Your task -
Using the entries that follow, establish how many lines contain the word "used" and give only that figure.

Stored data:
━━━━

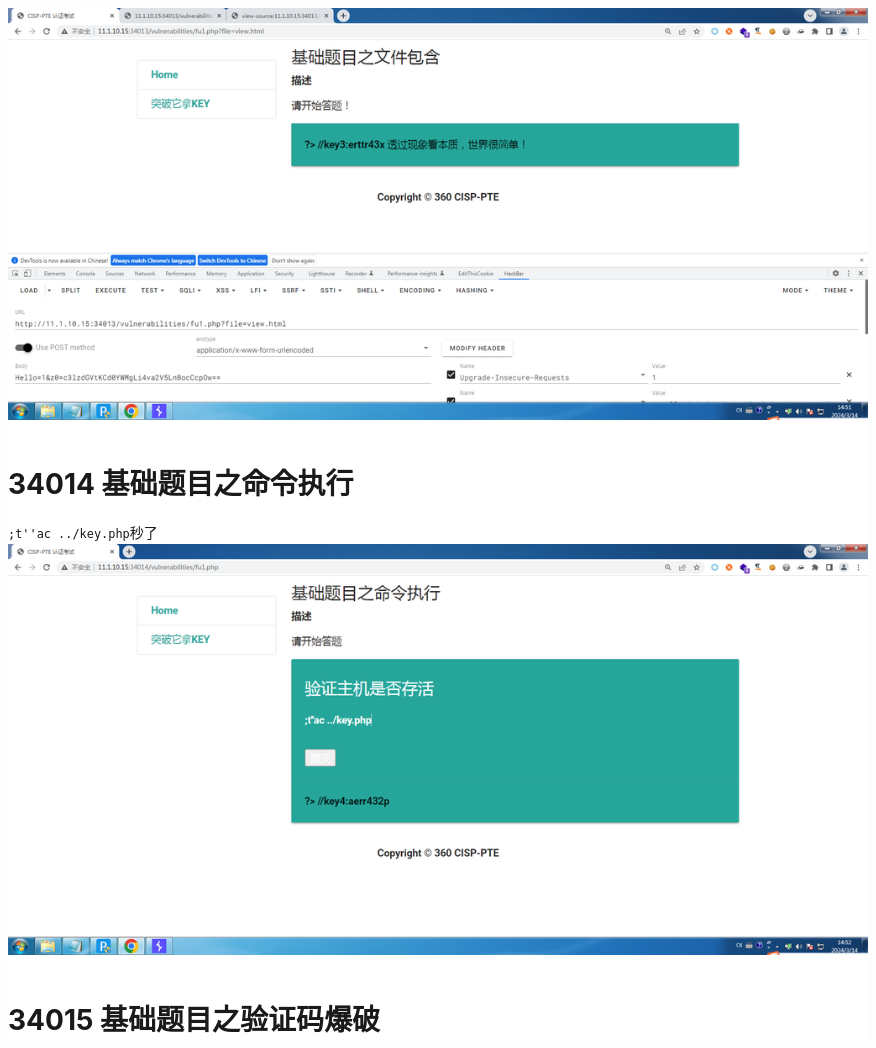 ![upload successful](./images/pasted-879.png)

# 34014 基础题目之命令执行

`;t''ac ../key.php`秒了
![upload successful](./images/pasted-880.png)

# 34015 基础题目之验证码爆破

━━━━

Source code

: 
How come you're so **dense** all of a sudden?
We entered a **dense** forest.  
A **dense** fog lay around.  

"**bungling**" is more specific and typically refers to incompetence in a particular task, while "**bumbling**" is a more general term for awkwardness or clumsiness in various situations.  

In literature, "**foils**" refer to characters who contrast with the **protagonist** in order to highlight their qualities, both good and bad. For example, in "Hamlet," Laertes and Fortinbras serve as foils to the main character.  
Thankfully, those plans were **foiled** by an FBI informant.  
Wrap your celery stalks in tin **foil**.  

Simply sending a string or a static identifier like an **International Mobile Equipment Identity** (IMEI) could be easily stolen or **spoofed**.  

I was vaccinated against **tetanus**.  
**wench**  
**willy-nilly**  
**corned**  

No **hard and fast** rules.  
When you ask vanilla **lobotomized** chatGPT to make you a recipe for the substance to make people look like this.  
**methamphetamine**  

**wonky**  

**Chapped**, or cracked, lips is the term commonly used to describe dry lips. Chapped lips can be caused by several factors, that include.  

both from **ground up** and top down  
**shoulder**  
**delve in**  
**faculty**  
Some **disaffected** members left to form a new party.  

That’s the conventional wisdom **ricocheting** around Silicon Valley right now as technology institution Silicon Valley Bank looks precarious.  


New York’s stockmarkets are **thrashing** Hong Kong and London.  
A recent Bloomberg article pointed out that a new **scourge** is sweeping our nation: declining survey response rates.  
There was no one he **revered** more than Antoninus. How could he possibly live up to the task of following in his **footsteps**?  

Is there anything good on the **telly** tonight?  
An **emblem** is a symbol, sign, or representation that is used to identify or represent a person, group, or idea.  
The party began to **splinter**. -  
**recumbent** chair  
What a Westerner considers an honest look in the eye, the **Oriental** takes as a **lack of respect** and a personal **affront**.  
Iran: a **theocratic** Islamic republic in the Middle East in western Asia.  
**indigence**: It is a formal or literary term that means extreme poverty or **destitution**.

━━━━

Response for this exercise -
2